Film-Assisted Shape-Locking Assembly for Complex Freestanding 3D Electronic Architectures

3D electronic architectures offer unique capabilities that are inaccessible to planar electronics because of their out‑of‑plane geometries and omnidirectional interfaces. Mechanically guided buckling assembly enables programmable 3D architectures in diverse, high‑performance materials, yet the elastomer substrate that drives this transformation remains attached, limiting system-level integration and deployment in certain application scenarios. Here, the study presents a film-assisted shape-locking assembly strategy that replaces the elastomer substrate with flexible thin films or flexible printed-circuit boards to lock post-buckled 3D structures while providing a platform for direct electrical interconnection.

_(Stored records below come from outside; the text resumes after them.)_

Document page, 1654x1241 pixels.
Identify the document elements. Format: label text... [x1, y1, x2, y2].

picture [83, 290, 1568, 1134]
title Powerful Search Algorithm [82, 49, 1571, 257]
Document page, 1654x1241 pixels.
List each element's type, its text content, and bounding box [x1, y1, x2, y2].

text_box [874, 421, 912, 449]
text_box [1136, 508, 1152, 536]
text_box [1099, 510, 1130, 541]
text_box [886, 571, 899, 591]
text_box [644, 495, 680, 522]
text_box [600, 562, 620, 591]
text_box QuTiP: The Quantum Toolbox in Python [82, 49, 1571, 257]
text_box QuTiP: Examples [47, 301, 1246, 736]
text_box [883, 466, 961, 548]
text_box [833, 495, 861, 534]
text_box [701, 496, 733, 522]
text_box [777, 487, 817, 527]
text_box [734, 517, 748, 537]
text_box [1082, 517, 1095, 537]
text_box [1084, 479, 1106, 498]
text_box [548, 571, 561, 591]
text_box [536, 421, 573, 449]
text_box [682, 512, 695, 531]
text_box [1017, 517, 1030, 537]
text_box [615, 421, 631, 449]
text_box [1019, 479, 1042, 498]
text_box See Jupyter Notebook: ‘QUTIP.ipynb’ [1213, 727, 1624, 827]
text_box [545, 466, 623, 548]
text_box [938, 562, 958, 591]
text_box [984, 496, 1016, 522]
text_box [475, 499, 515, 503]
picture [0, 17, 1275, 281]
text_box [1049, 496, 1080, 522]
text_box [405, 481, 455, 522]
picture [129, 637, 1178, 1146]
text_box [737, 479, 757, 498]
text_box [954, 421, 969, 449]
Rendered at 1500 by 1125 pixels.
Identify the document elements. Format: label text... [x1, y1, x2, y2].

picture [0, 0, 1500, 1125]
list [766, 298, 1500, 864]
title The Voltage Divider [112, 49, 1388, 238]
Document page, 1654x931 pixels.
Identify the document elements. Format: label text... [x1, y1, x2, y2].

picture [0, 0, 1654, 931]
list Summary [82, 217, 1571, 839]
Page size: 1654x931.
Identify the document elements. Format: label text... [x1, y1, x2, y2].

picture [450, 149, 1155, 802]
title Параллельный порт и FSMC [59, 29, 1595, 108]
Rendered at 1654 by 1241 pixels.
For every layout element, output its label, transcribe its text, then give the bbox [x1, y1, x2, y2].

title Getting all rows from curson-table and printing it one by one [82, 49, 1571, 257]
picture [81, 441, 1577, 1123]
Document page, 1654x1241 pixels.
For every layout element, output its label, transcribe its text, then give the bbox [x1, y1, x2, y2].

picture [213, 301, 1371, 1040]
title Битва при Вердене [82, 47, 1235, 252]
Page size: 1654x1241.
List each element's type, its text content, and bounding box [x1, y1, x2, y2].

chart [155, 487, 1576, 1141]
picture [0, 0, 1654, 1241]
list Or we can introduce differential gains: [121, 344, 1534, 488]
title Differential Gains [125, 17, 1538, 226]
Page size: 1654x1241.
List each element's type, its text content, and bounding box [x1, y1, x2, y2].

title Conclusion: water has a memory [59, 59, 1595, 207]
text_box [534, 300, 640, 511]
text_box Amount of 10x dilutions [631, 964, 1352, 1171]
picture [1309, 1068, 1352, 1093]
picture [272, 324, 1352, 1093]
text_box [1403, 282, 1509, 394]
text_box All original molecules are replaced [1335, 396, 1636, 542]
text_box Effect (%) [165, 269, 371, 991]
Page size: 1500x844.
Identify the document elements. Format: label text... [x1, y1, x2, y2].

Nonlinear finite-element analysis quantitatively captures the coupled processes of 3D buckling assembly and thin-film-assisted shape-locking, enabling predictive design across diverse 3D geometries and materials. Multi-step and multi-level assembly using an ordered shape-locking strategy enables complex 3D topologies, with generality demonstrated by dozens of highly complex freestanding 3D structures. Representative applications include two 3D flow sensors, one measuring unidirectional liquid flow in small-diameter tubes and the other resolving airflow magnitude and direction via a trained artificial neural network. This substrate-agnostic approach offers robust mechanical stability and scalable manufacturing while supporting expanded design freedom and integration density, enabling seamless deployment of freestanding 3D electronic architectures in flexible electronics and robotics.